Start of Provided records
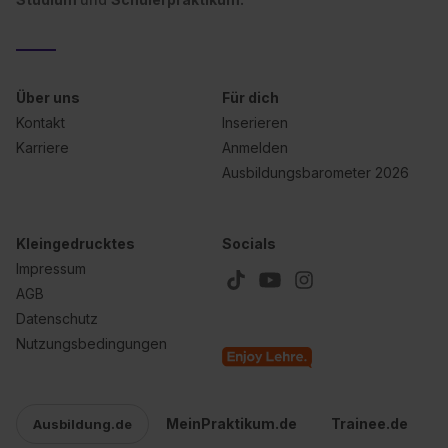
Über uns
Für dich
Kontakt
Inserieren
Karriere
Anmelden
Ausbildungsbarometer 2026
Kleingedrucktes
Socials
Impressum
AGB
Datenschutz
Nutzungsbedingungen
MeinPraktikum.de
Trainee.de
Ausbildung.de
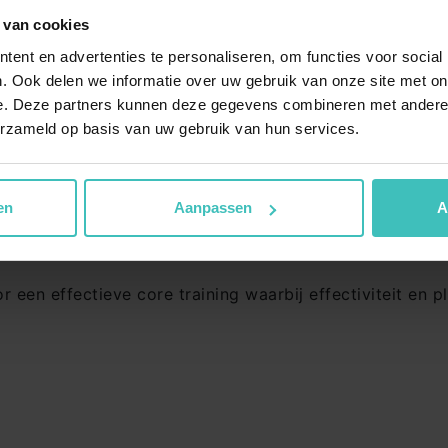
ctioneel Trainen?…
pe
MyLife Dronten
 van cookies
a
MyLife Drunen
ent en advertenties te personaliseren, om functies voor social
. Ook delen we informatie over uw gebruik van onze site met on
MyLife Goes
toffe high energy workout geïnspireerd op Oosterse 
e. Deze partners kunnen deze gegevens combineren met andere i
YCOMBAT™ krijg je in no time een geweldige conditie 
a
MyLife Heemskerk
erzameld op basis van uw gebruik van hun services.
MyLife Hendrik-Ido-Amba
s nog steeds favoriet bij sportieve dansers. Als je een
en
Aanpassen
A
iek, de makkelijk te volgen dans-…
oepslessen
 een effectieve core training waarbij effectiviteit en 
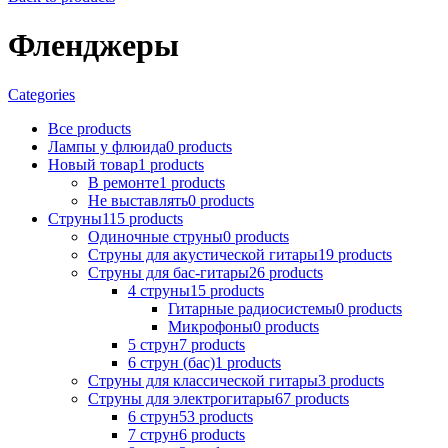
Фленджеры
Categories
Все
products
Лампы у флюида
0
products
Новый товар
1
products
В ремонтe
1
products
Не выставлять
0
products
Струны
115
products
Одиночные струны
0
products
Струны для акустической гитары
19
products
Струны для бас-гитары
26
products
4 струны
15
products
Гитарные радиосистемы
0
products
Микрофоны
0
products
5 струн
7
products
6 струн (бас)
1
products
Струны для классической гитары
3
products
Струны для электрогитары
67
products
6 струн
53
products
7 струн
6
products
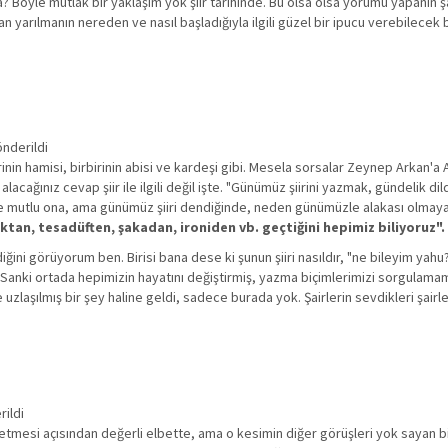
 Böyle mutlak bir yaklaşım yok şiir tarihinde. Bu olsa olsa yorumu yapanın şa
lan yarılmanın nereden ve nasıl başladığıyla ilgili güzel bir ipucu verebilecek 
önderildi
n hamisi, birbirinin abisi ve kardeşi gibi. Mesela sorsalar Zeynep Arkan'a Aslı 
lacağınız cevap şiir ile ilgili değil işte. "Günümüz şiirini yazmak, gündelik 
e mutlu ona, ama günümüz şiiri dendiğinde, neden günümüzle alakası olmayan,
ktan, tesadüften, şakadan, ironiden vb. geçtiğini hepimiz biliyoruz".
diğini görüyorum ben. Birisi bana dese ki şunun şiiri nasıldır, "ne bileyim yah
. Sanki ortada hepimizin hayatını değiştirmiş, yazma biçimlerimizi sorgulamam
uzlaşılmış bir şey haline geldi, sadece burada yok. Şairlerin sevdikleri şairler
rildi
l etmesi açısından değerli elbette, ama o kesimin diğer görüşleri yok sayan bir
End of Provided records
What to work on:
Find the lines in the entries above where "gebruik" occurs, and copy each of them.

Final answer:
. Ook delen we informatie over uw gebruik van onze site met on
erzameld op basis van uw gebruik van hun services.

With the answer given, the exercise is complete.